The choice of Java for the core engine is deliberate. Java's PDF libraries (built on Apache PDFBox internals) are mature and battle-tested. The JVM provides consistent cross-platform behavior. And the rule-based extraction approach means no model weights, no GPU dependencies, and no Python packaging headaches for the core path.

The Python and Node.js SDKs are wrappers that spawn the Java process. This explains the "batch everything in one call" pattern: the JVM startup cost is real. It is a tradeoff. You get proven PDF parsing technology and cross-platform reliability. You pay a startup cost per invocation.

The hybrid backend, by contrast, is Python. Deep learning table detection, OCR, formula extraction, and vision models all run in the Python ecosystem where those tools are strongest. The architecture plays to each language's strengths.

What is Missing

OpenDataLoader is not without limitations. It only processes PDFs.
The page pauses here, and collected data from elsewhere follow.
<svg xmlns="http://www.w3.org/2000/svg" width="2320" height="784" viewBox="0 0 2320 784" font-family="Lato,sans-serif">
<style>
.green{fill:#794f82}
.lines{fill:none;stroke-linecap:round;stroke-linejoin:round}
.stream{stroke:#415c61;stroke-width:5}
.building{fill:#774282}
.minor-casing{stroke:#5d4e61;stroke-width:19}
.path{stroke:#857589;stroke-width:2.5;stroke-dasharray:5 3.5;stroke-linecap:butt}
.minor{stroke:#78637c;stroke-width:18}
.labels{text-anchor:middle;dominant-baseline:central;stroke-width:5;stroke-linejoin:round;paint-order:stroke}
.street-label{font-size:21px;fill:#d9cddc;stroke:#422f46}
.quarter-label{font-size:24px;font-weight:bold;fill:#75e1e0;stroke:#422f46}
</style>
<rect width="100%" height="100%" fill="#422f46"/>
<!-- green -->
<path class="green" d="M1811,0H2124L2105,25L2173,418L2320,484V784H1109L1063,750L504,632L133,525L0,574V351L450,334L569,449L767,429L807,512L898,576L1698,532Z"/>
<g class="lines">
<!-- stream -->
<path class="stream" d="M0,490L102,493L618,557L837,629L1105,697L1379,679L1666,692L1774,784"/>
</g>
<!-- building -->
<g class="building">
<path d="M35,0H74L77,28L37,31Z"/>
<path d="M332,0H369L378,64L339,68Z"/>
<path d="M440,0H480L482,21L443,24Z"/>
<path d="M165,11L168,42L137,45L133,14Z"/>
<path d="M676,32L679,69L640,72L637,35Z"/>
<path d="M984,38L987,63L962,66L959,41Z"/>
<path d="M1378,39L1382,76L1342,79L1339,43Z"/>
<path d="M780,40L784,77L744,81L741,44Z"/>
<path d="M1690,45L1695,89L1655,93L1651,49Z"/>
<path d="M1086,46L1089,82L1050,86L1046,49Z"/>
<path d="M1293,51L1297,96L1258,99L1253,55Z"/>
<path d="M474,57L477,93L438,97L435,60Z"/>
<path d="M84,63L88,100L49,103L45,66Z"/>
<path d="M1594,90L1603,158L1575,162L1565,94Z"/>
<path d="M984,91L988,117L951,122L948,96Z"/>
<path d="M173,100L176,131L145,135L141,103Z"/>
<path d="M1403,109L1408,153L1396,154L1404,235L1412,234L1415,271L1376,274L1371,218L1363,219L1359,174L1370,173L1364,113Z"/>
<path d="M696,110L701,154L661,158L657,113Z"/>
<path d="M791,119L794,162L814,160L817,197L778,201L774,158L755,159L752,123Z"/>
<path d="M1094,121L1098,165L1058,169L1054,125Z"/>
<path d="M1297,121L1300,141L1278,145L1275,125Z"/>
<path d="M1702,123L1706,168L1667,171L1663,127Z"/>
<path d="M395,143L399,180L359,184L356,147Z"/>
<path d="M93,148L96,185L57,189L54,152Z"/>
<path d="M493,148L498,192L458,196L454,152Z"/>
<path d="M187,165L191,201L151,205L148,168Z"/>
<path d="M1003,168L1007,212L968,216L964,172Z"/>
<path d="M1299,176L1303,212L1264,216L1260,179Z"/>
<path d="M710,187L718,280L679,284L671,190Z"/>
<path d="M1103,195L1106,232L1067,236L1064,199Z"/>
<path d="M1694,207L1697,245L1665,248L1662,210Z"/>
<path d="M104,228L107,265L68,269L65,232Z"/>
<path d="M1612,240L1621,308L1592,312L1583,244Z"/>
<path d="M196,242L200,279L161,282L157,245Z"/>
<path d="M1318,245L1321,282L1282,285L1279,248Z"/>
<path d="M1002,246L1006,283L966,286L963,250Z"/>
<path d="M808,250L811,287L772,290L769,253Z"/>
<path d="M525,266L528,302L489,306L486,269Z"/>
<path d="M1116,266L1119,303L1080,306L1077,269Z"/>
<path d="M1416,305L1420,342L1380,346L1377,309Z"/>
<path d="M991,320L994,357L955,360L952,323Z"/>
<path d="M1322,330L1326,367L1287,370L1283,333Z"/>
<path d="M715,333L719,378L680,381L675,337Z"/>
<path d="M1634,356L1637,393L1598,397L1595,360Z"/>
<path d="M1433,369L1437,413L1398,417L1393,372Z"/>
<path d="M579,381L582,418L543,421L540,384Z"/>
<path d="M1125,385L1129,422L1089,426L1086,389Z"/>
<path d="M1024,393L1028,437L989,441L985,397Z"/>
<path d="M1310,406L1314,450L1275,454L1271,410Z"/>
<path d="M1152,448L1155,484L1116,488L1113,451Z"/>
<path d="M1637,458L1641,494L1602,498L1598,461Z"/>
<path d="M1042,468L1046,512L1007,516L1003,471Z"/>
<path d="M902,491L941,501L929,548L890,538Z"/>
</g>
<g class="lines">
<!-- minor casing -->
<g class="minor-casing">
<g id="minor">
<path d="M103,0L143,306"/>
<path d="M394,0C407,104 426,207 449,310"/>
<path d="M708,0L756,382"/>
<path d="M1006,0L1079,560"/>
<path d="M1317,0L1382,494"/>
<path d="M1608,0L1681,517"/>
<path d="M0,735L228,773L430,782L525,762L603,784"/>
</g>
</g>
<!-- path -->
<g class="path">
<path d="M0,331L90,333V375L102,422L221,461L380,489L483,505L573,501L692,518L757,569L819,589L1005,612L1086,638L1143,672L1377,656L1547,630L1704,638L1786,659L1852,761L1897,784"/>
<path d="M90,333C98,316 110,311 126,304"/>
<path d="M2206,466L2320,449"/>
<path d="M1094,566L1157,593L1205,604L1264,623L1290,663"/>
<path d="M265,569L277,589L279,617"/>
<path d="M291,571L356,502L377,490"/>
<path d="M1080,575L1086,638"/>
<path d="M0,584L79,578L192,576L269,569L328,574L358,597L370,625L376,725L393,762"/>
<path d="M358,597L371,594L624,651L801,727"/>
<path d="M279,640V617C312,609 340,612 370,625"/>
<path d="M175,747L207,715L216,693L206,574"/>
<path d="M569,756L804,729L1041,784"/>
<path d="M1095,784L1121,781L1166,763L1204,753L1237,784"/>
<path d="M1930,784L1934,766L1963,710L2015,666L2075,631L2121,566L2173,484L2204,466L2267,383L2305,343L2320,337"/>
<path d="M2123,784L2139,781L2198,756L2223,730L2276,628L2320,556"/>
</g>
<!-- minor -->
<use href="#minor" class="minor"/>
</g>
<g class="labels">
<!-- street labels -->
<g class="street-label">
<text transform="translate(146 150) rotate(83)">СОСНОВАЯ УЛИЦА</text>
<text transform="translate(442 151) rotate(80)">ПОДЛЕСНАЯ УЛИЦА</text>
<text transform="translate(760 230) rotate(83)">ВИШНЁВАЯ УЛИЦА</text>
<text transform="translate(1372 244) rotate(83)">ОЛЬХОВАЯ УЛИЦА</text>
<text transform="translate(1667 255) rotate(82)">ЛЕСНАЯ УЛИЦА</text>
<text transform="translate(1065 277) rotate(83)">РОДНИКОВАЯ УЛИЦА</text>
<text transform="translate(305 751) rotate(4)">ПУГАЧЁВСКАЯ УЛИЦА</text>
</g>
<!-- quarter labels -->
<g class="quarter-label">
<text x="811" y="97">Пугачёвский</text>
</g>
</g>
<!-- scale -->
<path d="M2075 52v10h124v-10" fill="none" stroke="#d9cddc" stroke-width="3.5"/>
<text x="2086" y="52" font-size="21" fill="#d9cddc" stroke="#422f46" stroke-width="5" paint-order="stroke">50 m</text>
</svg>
No Word, Excel, or PowerPoint support. If your pipeline handles mixed document types, you need a separate tool for non-PDF formats.

The JVM startup cost per convert() call means it does not work well for on-demand, single-file processing where latency matters. Batch workloads are the sweet spot.

The auto-tagging feature is not shipped yet. The Q2 2026 timeline means it is still months away. The accessibility story is compelling in theory, but the free tier only covers the auto-tagging step. PDF/UA export (the part that actually produces regulation-compliant output) requires the enterprise tier.

The benchmark results are self-published. Hancom did release the dataset and code for reproduction, which is good practice. But independent third-party validation of the numbers would strengthen the claims. The open benchmark repository helps here.

Finally, the 3,000-star count, while growing, is modest compared to established tools. The project is less than a year old. Community ecosystem (plugins, integrations, Stack Overflow answers) is still thin.

Who Should Use This

RAG pipeline builders who need bounding boxes for citation grounding. This is the primary differentiator. If your RAG system needs to show users exactly where an answer came from in the original PDF, OpenDataLoader is the only open-source option that gives you coordinates for every element.

Compliance teams facing accessibility deadlines. Once auto-tagging ships, this becomes the only open-source path from untagged PDF to Tagged PDF. The enterprise PDF/UA export adds the final compliance step.

Security-conscious organizations processing untrusted PDFs. The built-in prompt injection filtering means one less thing to build and maintain in your pipeline.

High-volume batch processors. The 0.05s/page local mode and 0.43s/page hybrid mode make this practical for document-heavy workflows. Legal discovery, insurance claims, financial document processing.

The Bigger Picture

OpenDataLoader PDF is interesting because it sits at the intersection of two massive trends. The AI data pipeline trend needs better PDF extraction for RAG, agents, and fine-tuning. The accessibility compliance trend needs automated remediation before regulators levy real fines.

Hancom's bet is that the same core technology (layout analysis and structure detection) serves both markets. The open-source extraction engine builds community and adoption. The accessibility pipeline creates enterprise revenue. The Hancom Data Loader integration (coming Q2-Q3 2026) adds customer-customized AI models for domain-specific documents.

Whether OpenDataLoader becomes the standard PDF parser for AI pipelines depends on whether the community develops around it. The benchmarks are strong. The bounding box feature is unique. The accessibility angle is timely. The Apache 2.0 license removes adoption friction. But it is still early. The project needs more integrations (LlamaIndex, Gemini CLI, and MCP support are planned), more community contributors, and the auto-tagging feature to actually ship.

For now, if you need structured PDF data with coordinates and you care about security, OpenDataLoader is the strongest open-source option available. If you also have accessibility compliance on your roadmap, it might be the only tool you need.